There is a very memorable scene in the middle of the movie where conflict between modern society (Gabi) and nature (Barend) leads to a beautiful rant by Barend where he acts as the protector of Earth’s life. In this rant he pretty much explains the Gaia Hypothesis in a very passionate personal way that struck me to my core and made me believe that there truly is something more to the earth than we, modern humans, fail to see. This hit as more of a psychological horror, to think that the Earth is a greater being than humans and will eventually get rid of us for good. For me, this conflict and rant is the most memorable part of the movie as it set the tone for the rest that was to come. In the end, it is hard to choose a side between Gabi and Barend, because they are two completely outlooks on life and they all depend on how one was taught to see the world. It is this conflict that is interesting to see brew in Stefan as he is torn between his dad and Gabi. In the end, I feel like the end provided a compromise between modern vs nature, in that Stefan ends up going to the modern world but appears to still carry nature throughout him. It is a very cliché ending that seems to set up the movie for a second part.

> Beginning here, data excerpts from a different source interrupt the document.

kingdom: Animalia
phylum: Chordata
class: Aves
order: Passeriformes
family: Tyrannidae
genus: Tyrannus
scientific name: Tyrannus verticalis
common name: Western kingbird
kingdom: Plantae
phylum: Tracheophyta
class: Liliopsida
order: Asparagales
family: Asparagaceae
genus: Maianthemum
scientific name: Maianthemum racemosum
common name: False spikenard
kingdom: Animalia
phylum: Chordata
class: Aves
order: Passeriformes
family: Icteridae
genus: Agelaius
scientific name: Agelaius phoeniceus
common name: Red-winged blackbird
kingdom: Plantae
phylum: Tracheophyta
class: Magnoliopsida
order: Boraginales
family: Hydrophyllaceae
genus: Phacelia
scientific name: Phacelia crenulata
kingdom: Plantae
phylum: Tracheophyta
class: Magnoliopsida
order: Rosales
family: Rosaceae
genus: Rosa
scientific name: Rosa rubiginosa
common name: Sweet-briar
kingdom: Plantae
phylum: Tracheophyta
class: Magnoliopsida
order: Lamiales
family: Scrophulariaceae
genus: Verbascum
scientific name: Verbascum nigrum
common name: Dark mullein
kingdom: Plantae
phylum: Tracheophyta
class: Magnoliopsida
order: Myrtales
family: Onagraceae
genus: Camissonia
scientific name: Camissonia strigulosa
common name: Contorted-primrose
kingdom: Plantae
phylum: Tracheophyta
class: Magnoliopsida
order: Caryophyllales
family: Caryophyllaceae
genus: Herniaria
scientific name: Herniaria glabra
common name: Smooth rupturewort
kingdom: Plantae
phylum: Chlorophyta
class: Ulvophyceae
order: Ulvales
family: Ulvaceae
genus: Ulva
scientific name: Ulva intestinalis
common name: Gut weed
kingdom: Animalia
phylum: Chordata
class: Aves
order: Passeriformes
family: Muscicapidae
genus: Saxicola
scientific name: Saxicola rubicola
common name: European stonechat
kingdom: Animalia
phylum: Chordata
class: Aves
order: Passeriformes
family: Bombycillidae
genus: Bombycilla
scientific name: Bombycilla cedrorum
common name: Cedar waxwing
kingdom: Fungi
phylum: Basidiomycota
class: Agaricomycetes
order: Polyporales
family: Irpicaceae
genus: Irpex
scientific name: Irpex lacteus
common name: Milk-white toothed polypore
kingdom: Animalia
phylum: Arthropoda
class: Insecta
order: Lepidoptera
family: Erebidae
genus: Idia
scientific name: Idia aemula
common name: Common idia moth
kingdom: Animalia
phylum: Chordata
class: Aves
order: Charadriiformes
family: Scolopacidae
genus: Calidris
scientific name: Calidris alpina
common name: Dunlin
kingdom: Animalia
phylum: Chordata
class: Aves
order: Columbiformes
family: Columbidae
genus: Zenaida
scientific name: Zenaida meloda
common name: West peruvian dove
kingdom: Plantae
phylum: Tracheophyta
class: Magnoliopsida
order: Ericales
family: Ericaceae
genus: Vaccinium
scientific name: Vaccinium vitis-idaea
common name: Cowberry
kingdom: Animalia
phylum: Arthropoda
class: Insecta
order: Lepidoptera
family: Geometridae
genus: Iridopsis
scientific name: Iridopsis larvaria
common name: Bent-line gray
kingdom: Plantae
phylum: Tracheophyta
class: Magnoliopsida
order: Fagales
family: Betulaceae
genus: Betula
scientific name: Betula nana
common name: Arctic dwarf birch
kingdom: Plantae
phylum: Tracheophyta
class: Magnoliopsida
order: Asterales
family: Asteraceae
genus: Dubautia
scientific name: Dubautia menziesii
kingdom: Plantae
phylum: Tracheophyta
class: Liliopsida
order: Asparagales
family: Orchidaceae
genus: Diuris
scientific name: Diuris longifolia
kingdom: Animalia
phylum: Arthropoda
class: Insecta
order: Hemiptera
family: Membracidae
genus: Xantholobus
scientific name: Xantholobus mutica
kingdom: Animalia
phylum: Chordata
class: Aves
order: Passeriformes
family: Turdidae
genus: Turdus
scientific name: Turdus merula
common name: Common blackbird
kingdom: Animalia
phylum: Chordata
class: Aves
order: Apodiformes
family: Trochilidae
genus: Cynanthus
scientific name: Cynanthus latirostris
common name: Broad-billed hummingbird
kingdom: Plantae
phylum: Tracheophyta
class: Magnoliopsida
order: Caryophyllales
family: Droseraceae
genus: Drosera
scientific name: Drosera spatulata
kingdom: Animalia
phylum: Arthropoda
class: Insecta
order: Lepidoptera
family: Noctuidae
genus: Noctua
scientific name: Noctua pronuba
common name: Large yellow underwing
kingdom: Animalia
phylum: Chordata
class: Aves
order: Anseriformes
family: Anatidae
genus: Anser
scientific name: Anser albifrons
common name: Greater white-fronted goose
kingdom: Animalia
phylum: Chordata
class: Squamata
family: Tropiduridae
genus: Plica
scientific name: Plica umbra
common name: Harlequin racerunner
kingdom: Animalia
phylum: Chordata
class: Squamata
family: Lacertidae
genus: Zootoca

While I feel like the movie fails in capturing an interesting, progressive narrative, it did a great job in getting me to experience the horrors of the forest. From the lighting, camera angles, transitions, to the acting it all did a splendid job in getting me immersed into the movie. Most of found myself wondering what was really going on in the forest, and I feel like this exactly what the director wanted us to feel. He wanted to put us in the shoes of Gabi who was constantly lost and confused. As I said earlier, the character development and plot progression are lackluster and obvious. If you have ever seen other horror movies you will find that Gaia follows the formula for creating horror. There was really nothing that surprised or shocked me. Therefore, I was unsatisfied with the horror of the movie, having watched the trailer, the movie undelivered on what the trailer had built hype for. There were very few moments of action and when action did happen it was underwhelming. Having said all that, the score for the movie was very good. The tense music made you feel that something was coming that there was always imminent danger to the characters. It is sad to say that scenes didn’t maximize the potential of the music that went along with it.
Overall, I wouldn’t say the movie is a must watch by any means, but if you enjoy ecological horror that focuses more on the experience of the viewer than the progression of plot and character development. Then this movie should be added to your list, otherwise it a semi-waste 1 and ½ hours.